___ Dataset content ___

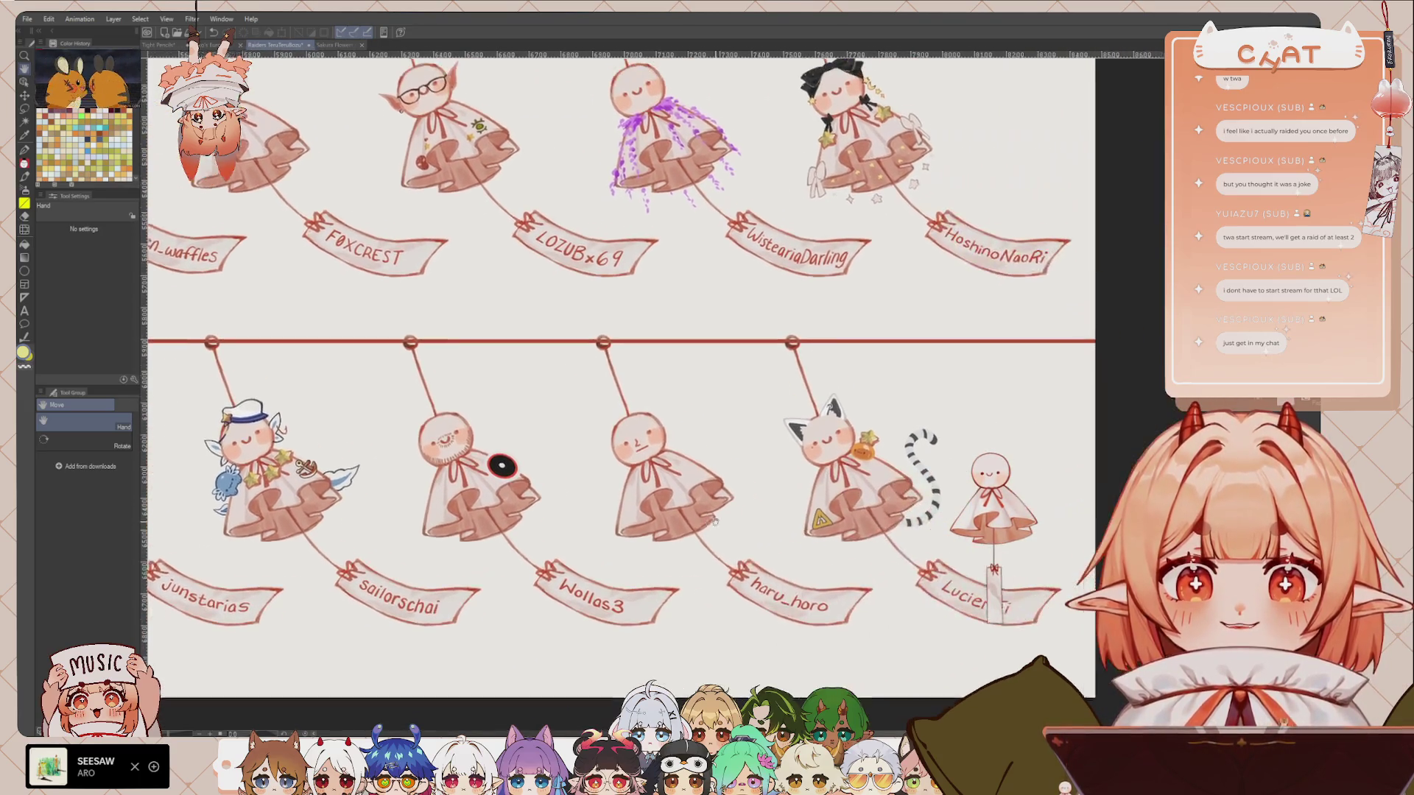
scroll(736, 405, up, 2)
scroll(699, 368, up, 1)
scroll(672, 337, up, 1)
scroll(672, 337, down, 2)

___

Instructions for the task: Write out the material exactly as it stands, omitting every picture.

Answer section:
scroll(736, 405, up, 2)
scroll(699, 368, up, 1)
scroll(672, 337, up, 1)
scroll(672, 337, down, 2)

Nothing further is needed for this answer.